We introduce the following function:
def deref_offset(data, offset, reverse=False):
As previously mentioned data is our buffer, offset points to the datatype of interest in our buffer and reverse is used when we de-reference in the opposite direction.
So, to get the root table's offset we'll do:
root = deref_offset(data, 0)
A table has associated with it a piece of metadata called a vtable, the offset is stored in a int32_t at offset 0, relative to the table start, in our case it's root. We'll introduce the: def get_table_vt(data, offset): function to decode the vtable. This will return the table's length, and the number of entries in it, including optional ones. It is important to decode the vtable as a table can have optional elements and can also contain padding. The entries array is composed of offsets inside the table pointing to inline elements, together with the table length this can help our heuristic of deducing their lengths and types. In our case we'll call the function like so:
vt_len, tbl_len, entries = get_table_vt(data, root)
In this case we could get an entries vector like so:
entries = [4, 8, None, 12] and a tbl_len = 16
Take note, the offsets are always greater or equal to 4, given the vtable offset and they can be padded. We can assume that scalar types are always aligned to their size.
The simplest assumption here would be that we have three uint32_t fields, but this need not be the case. We can also have structs, arrays, vectors, strings or other tables. In case of the later three, we can test our hypothesis by attempting to decode the data-type, if decoding fails or we get absurd values such as offsets that exceed the buffer, non utf-8 strings, we can assume our hypothesis is false. In the case of structs, they can be identified by a length that is not the power of two, however structs can also have the same length as scalars, this ambiguity can be solved by confronting it with the alternative hypothesis, instead of a struct A {a1: uint16_t, a2: uint16_t} we could have an uint32_t or a padded uint16_t.
One heuristic we can apply is to check the values of each variant, if we have an A.a2 that is always zero or an uint32_t that is always a multiple of 65536 we have a padded uint16_t.

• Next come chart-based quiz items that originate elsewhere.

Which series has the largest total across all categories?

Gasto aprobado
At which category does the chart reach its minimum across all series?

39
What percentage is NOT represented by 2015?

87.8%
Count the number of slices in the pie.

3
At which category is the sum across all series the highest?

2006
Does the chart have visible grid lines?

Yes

Checks on values need not be limited to the data-type stored, we can also verify them semantically, that is if in the given context a certain type and purpose would fit better. For example, we can check if an uint16_t is an offset inside a vector.
So far we have discussed only table ambiguities, but these also apply to vectors, A vector begins with an int32_t which is the element count, but this does not tell us it's element type or length. Here we may test various data types, however structs or arrays may still pose ambiguities. As such looking at a hex dump of the data may help. One can also verify that the vector does not overlap with other data structures. Strings are vectors that are null terminated and most likely contain utf-8 data.

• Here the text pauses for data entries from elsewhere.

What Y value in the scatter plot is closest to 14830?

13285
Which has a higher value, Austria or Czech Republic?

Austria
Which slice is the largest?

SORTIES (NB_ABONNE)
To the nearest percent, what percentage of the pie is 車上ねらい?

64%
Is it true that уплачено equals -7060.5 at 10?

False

A top-down approach can also be employed, if one knows the data-type of an element, one can test if there are any offsets to it.
So far I've got the following schema, it's incomplete, but it provides us with enough information to reconstruct all types and fields of the GraphQL API:
https://github.com/CajuM/fb-graphql-schema/blob/master/graph_metadata.fbs
To use it to decode the binary schema, we run:
flatc --json --strict-json --raw-binary graph_metadata.fbs -- graphql_schema.binThe final step
The schema as you've probably noticed has an extra layer of encoding, probably to reduce its size. We don't know what the types nor fields mean. The most helpful indicator is that if the type of a field is a short we can check if it's an index in a vector by checking that all values are less than the vector's length and the maximum index is close to the length of the vector.
The script I wrote to extract the types from the schema:
https://github.com/CajuM/fb-graphql-schema/blob/master/schema.py
What it basically does is that it parses each GraphQL type. The GraphQL types are stored in ROOT.f5 with a type of F5. The field name is stored in F5_f1 as a string. While the type's primary key is an optional index into F4 named F5.F5_f2. Finally F5.F5_f4 is an array of indexes into F4. F4 represents all the fields in the GraphQL schema, what we know so far about it is that the field name is stored in the F4.F4_f1 field as an index into the F9 string table.
Finally, to get the decoded schema, we do:
./schema.py graphql_schema.json >graphql_types.json
And, we're done.
Disclosure
I have presented my findings to Facebook, their response was that the schema is not confidential.